### EXCERPT PROVIDED
In many Western cultures, there appears to be an obsession with youth. People do everything they can to look younger and act younger. They dye their hair, use multiple facial creams and serums, and even get plastic surgery. For the most part, magazines, television, and advertising in general highlight youth, beauty, and vibrancy. Even though age is linked to wisdom and experience, the negative parts of getting older seem to predominate. Many people take it for granted that old age is filled with aches, pains, isolation, and disrespect.
Researchers have sought to compare Eastern and Western attitudes to aging. Some theorize that Eastern cultures are influenced by Confucianism and there’s deeper respect for older people. However, other studies find that there’s no obvious difference in attitudes toward aging. There’s also debate over whether there was ever a time when there were solely positive views about older people.
The Youth Obsession
There can be no argument that there’s lots of emphasis on appearing youthful and achieving high levels of success at a young age. Clinical psychiatrist Dale Archer argues that the technological revolution is the main contributor to America’s obsession with youth. He said that people no longer rely on the knowledge of older people since they can find all the information they need on the internet.
As he writes on the Psychology Today website, “This constant access to information leaves the impression that a tidbit of knowledge, or a sound bite, is enough to be relevant. It suggests that a quick ten-minute read or video is equivalent to wisdom gained from years of hard-earned experience.”
However, there’s no clear evidence that respect for older people has declined as a result. The topic is certainly a complex one with varying viewpoints. However, we’ll take a brief look at how views of aging and the aged throughout history.
Perceptions of Old Age
Today, people are typically considered senior citizens when they reach the age of 65. This is also the time when people would traditionally retire. However, given increased life expectancies and advances in healthcare, many individuals over the age of 60 want to continue working and leading active lives. This contrasts with life prior to the 20th century when people weren’t expected to live past age 60.
However, it’s important to note that there have always been competing views surrounding aging. In ancient times, living to 40 was seen as a major achievement, and those people were respected. However, older age could also come with weakness, and people who couldn’t keep up could be ignored or even killed. If an individual couldn’t help with the activities of daily living, they were seen as a burden.
In classical Greek and Roman times, youth and strength were highly valued, much like they are today. Old age was seen as a time of decline. Literature from that time shows that old age did not automatically come with respect or authority, contrary to what many people believe. Even among wealthy families, old age was typically “endured rather than enjoyed.” The sometimes antagonistic approach to older people continued into the Medieval and Renaissance periods. Seniors were either despised or honored, depending on the circumstances.

### TO DO
[A] Answer from the text on attitudes toward aging:
(i) At what age are people today usually considered senior citizens?
(ii) Who is named as arguing that the technological revolution is the main cause of America's obsession with youth?
(iii) In ancient times, living to what age was seen as a major achievement?
[B] Carry on the text on attitudes toward aging, starting after its last sentence.
The records are separate from the text on attitudes toward aging.

### DATASET EXCERPTS

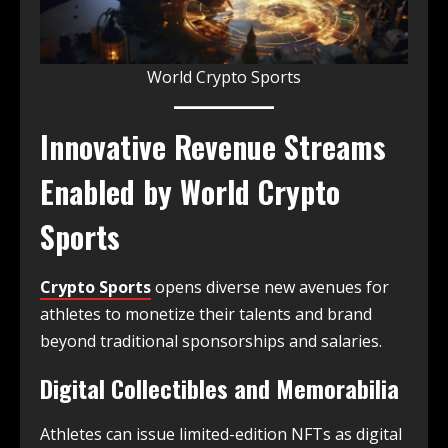
World Crypto Sports
Innovative Revenue Streams
Enabled by World Crypto
Sports
Crypto Sports
opens diverse new avenues for
athletes to monetize their talents and brand
beyond traditional sponsorships and salaries.
Digital Collectibles and Memorabilia
Athletes can issue limited-edition NFTs as digital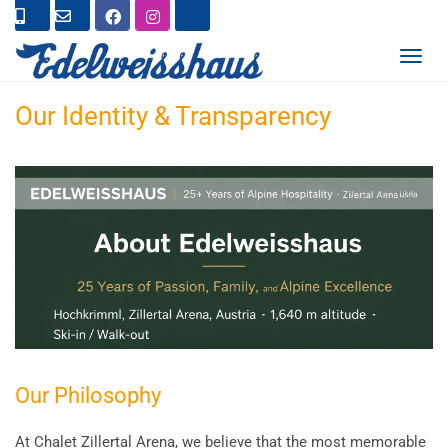
T
O
G
Our Identity & Transparency
G
L
E
N
A
V
I
G
A
T
I
O
N
Our Philosophy
At Chalet Zillertal Arena, we believe that the most memorable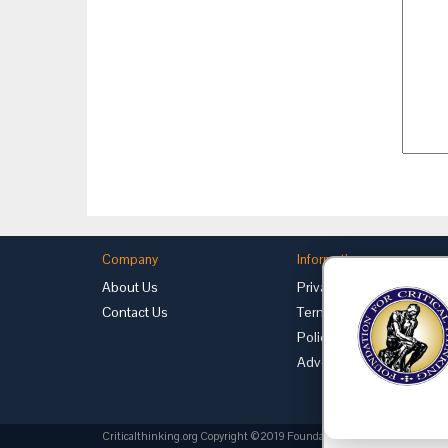
Company
Information
About Us
Privacy
Contact Us
Terms of Use
Policies
Advertise with Us
Criticalthinking.org Copyright ©2019 Foundation for Critical Thinking.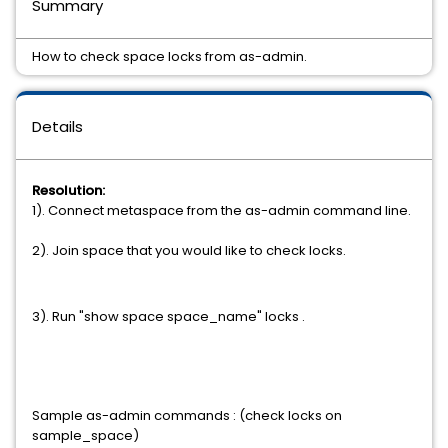
Summary
How to check space locks from as-admin.
Details
Resolution:
1). Connect metaspace from the as-admin command line.
2). Join space that you would like to check locks.
3). Run "show
space
space_name"
locks .
Sample as-admin commands : (check locks on
sample_space)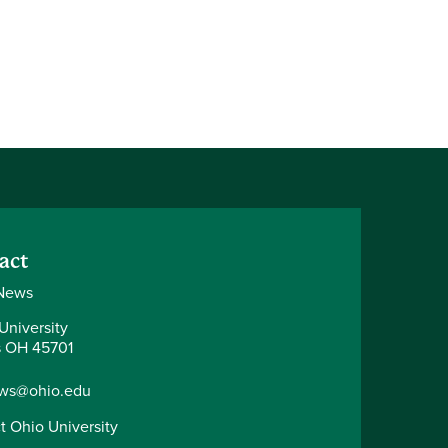
act
News
University
 OH 45701
ws@ohio.edu
t Ohio University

### RESPONSES
[A]
(i) 65
(ii) Clinical psychiatrist Dale Archer
(iii) 40

[B]
Where We Stand Today
Based on 2018 World Bank estimates, the life expectancy is 78 in the United States and 81.26 in the United Kingdom. Meanwhile, people in Canada can expect to live to 81.95. These figures, coupled with declining birth rates, mean that national populations are becoming increasingly aged. In fact, the 65-plus age group is growing faster than any other.
Negative perceptions of older people, therefore, take on increased meaning. While advances in medicine have made it possible to live healthier, longer lives, old practices and stereotypes continue to plague older people. Not only can society discard those who are ill and weak, but younger people have negative perceptions of those who still have a lot to contribute to society.
Young people often don’t realize just how much wisdom and experience older people have to offer. Some mature people even begin to internalize these stereotypes. Even though some seniors are physically weaker and all don’t embrace technology, they help to preserve culture and traditions. In the workplace, they can pass on institutional knowledge.
Despite the obvious biases against older people, it’s important to note that not all hope is lost. Governments and organizations have been paying more attention to the well-being of seniors. In 2002, The Madrid International Plan of Action on Ageing and the Political Declaration was adopted at the Second World Assembly on Ageing. It sets out a framework for dealing with aging in the 21st century. Also, the International Day of Older Persons is observed on Oct. 1 annually. With greater attention being paid to the challenges facing older people and a generation of children being raised in this era, perceptions of aging and the aged could very well improve.